● ASSIGNMENT:
Rewrite the listing from the line containing "Reading left to right, transcribe" through the end of the records, replacing "largest" with "widest" and changing nothing else. Omit the pictures from your answer.

--- --- ---

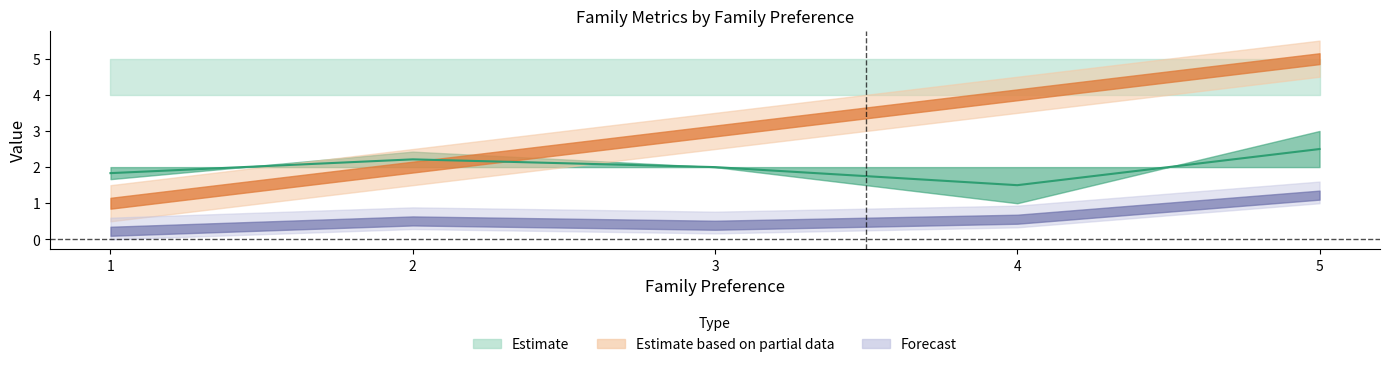

Does the chart have visible grid lines?

No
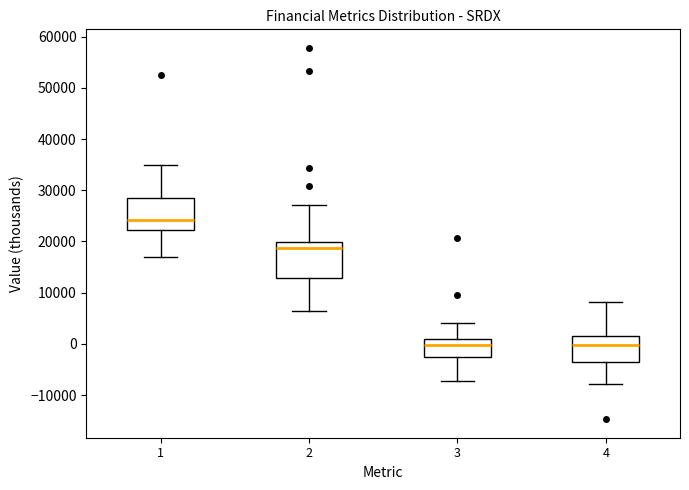

Reading left to right, read every box against the y-axis: the position of its median line, the range the box covers, and the ends of its whiskers. The values are not printed on the chart, so give them approximately, as read against the axis.

1: median 24000, box 22000 to 28000, whiskers 17000 to 35000
2: median 19000, box 13000 to 20000, whiskers 6000 to 27000
3: median 0, box -2000 to 1000, whiskers -7000 to 4000
4: median 0, box -3000 to 2000, whiskers -8000 to 8000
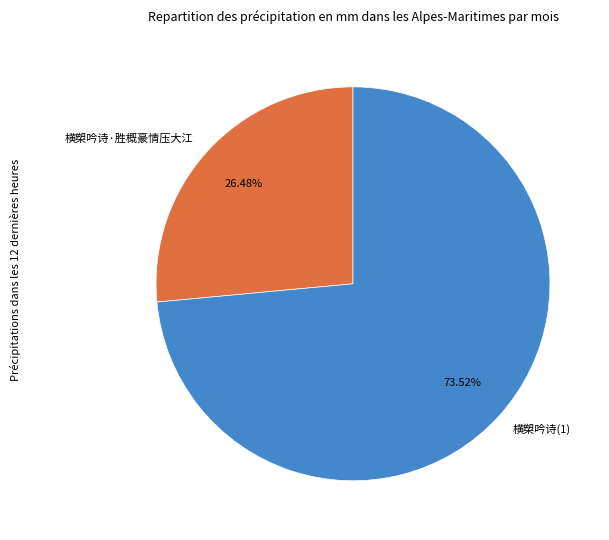

To the nearest percent, what is the difference between the 横槊吟诗·胜概豪情压大江 and 横槊吟诗(1) slice percentages?

47%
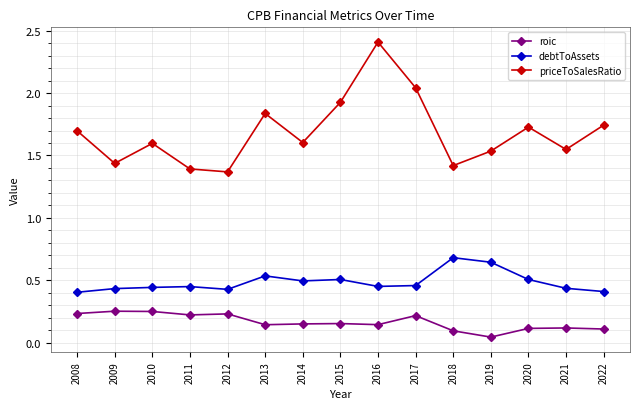

How many lines are shown in the chart?

3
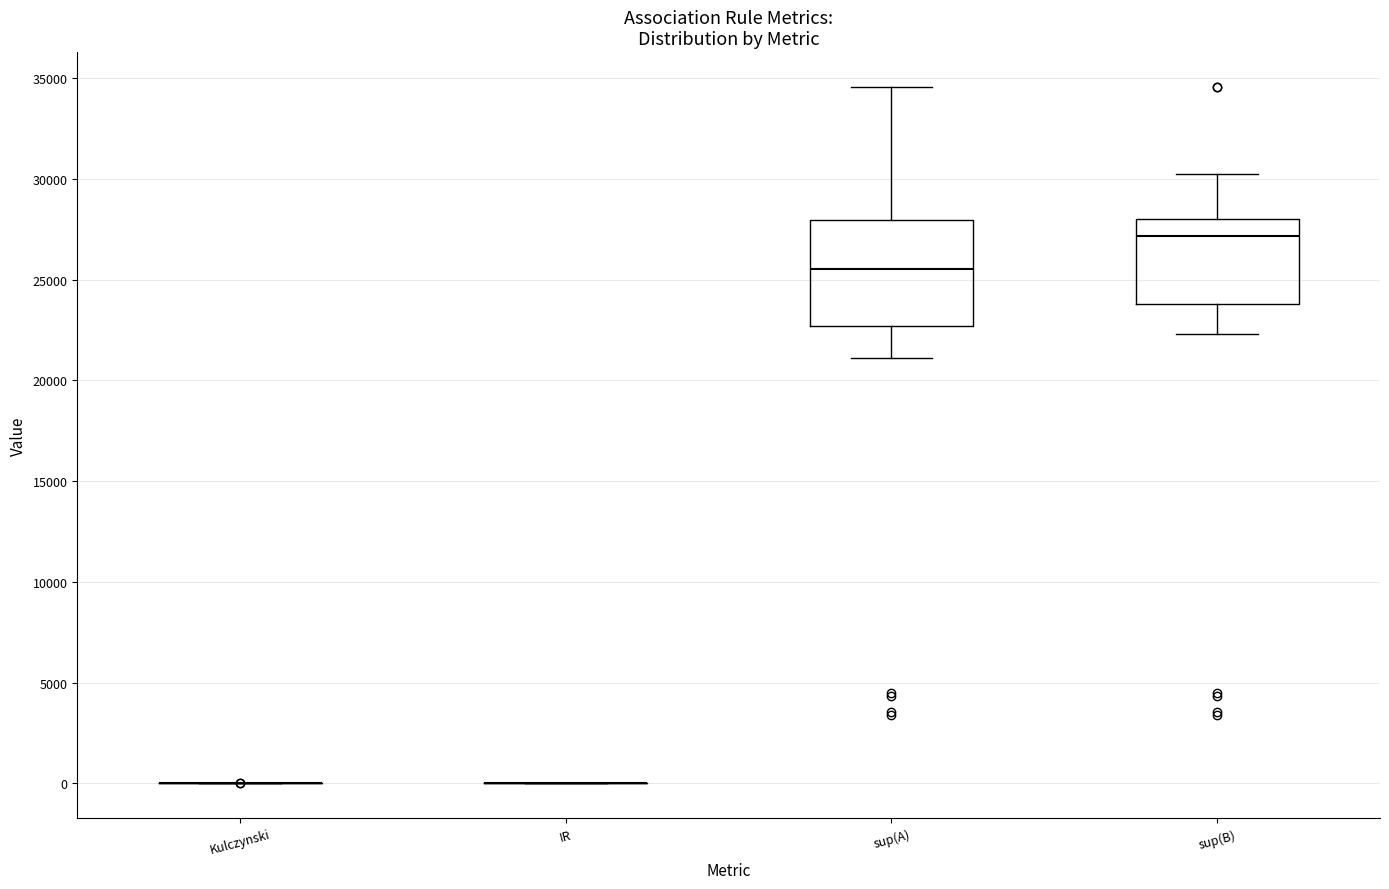

Reading left to right, transcribe this box plot: for each box, give where its median line is, the range the box spans, and where its two whiskers end, as read against the y-axis. The values are not printed on the chart, so give them approximately, as read against the axis.

Kulczynski: box collapsed to a line at 0, whiskers 0 to 0
IR: box collapsed to a line at 0, whiskers 0 to 0
sup(A): median 25500, box 22500 to 28000, whiskers 21000 to 34500
sup(B): median 27000, box 24000 to 28000, whiskers 22500 to 30500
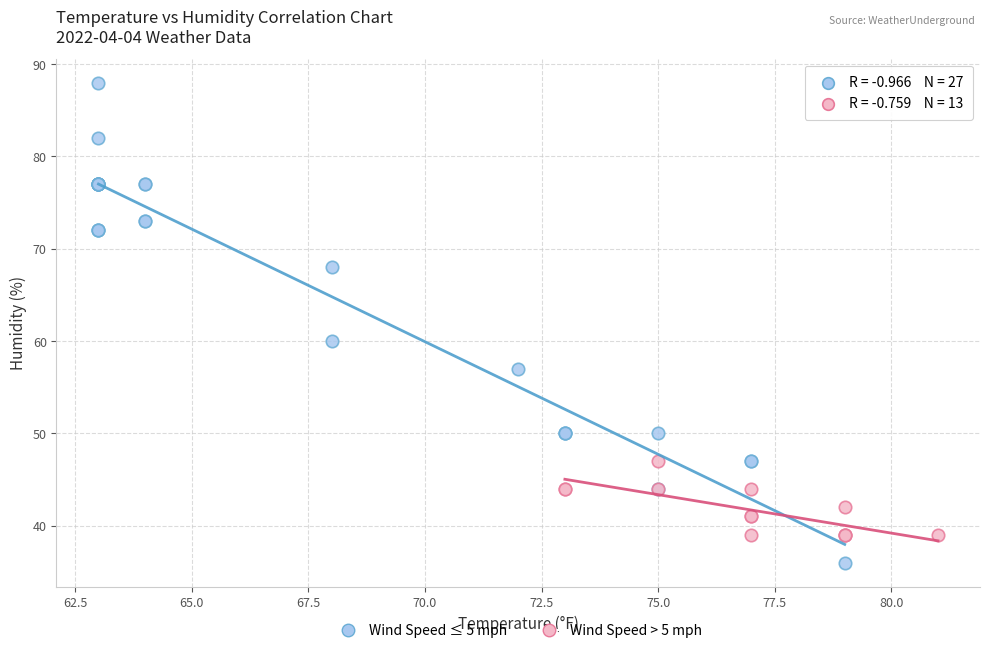

Which series has the largest Y range (max minus min)?

Wind Speed ≤ 5 mph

--- --- ---

● EXPECTED OUTPUT:
Reading left to right, transcribe this box plot: for each box, give where its median line is, the range the box spans, and where its two whiskers end, as read against the y-axis. The values are not printed on the chart, so give them approximately, as read against the axis.

Kulczynski: box collapsed to a line at 0, whiskers 0 to 0
IR: box collapsed to a line at 0, whiskers 0 to 0
sup(A): median 25500, box 22500 to 28000, whiskers 21000 to 34500
sup(B): median 27000, box 24000 to 28000, whiskers 22500 to 30500

Which series has the widest Y range (max minus min)?

Wind Speed ≤ 5 mph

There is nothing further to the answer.